• _GOAL OF THE EXERCISE_
The exercise calls for the lines from the one containing "IdentScore, 1: 0 -> 0.01" to the end of the data below to be output exactly, pictures excluded.

[Itemized modification records]
____

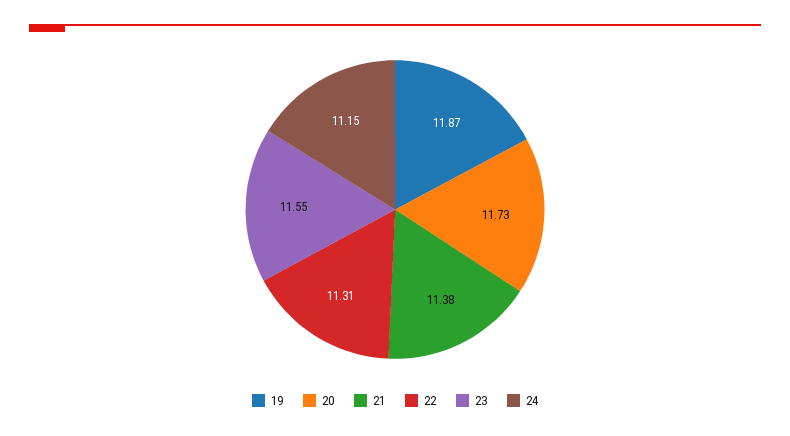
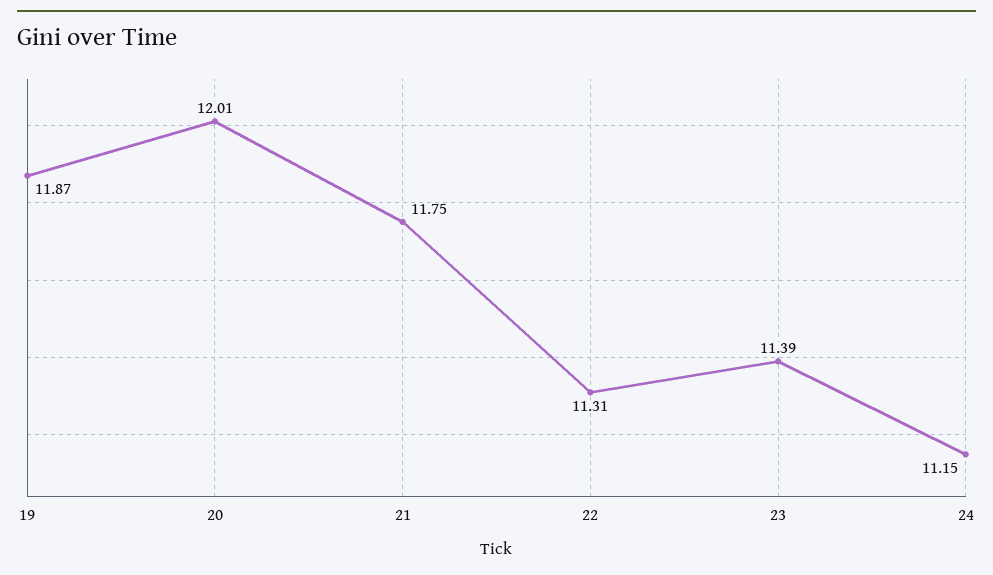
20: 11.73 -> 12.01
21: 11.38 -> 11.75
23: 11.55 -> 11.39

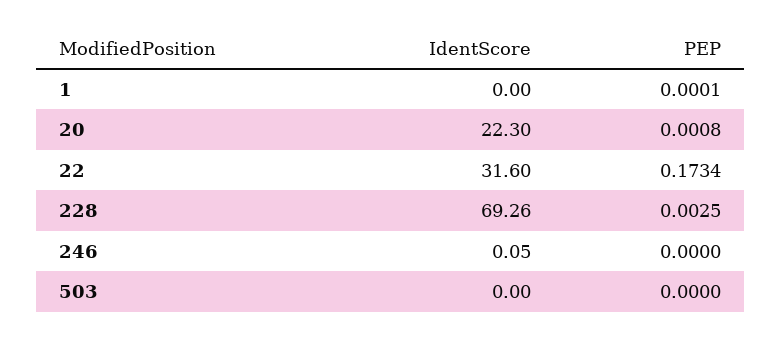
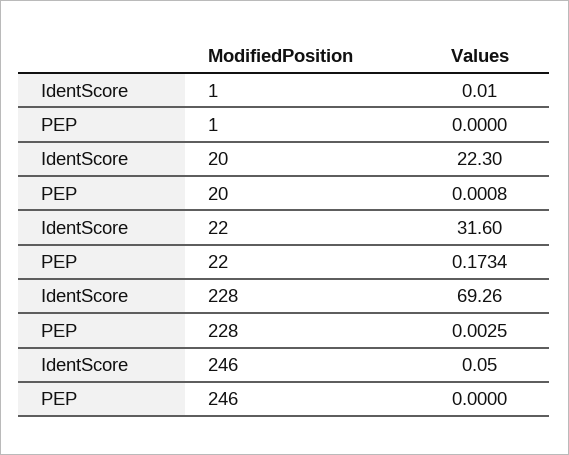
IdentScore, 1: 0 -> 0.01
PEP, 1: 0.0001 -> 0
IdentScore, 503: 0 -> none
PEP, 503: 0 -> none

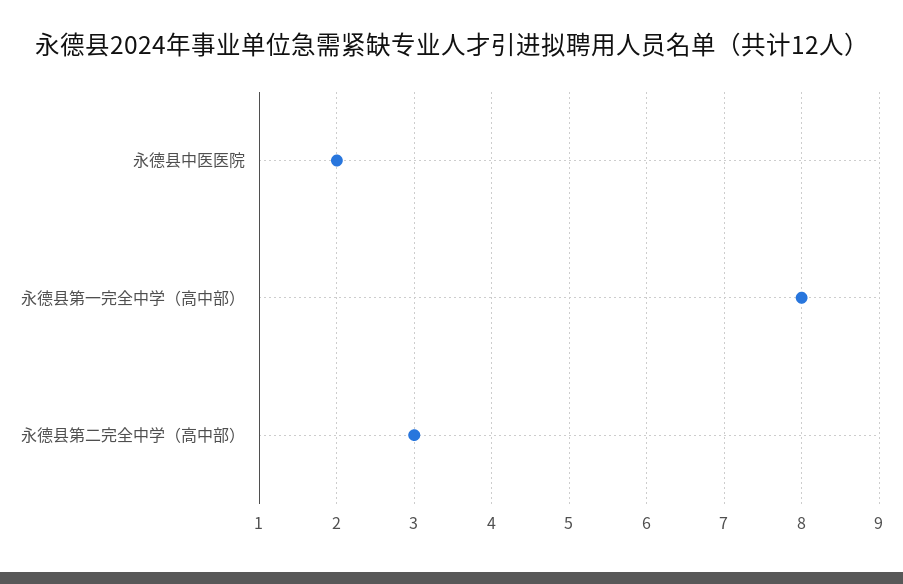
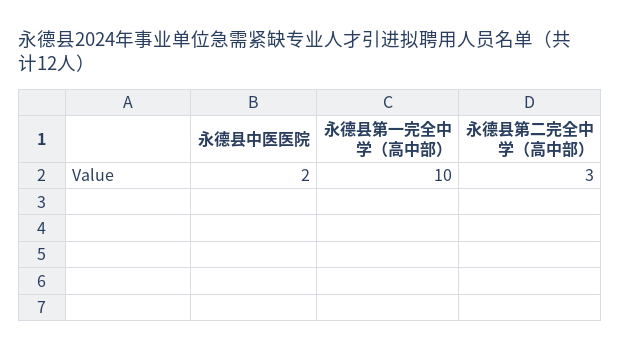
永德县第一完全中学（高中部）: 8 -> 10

____

• _ANSWER TO THE PROBLEM_
IdentScore, 1: 0 -> 0.01
PEP, 1: 0.0001 -> 0
IdentScore, 503: 0 -> none
PEP, 503: 0 -> none

永德县第一完全中学（高中部）: 8 -> 10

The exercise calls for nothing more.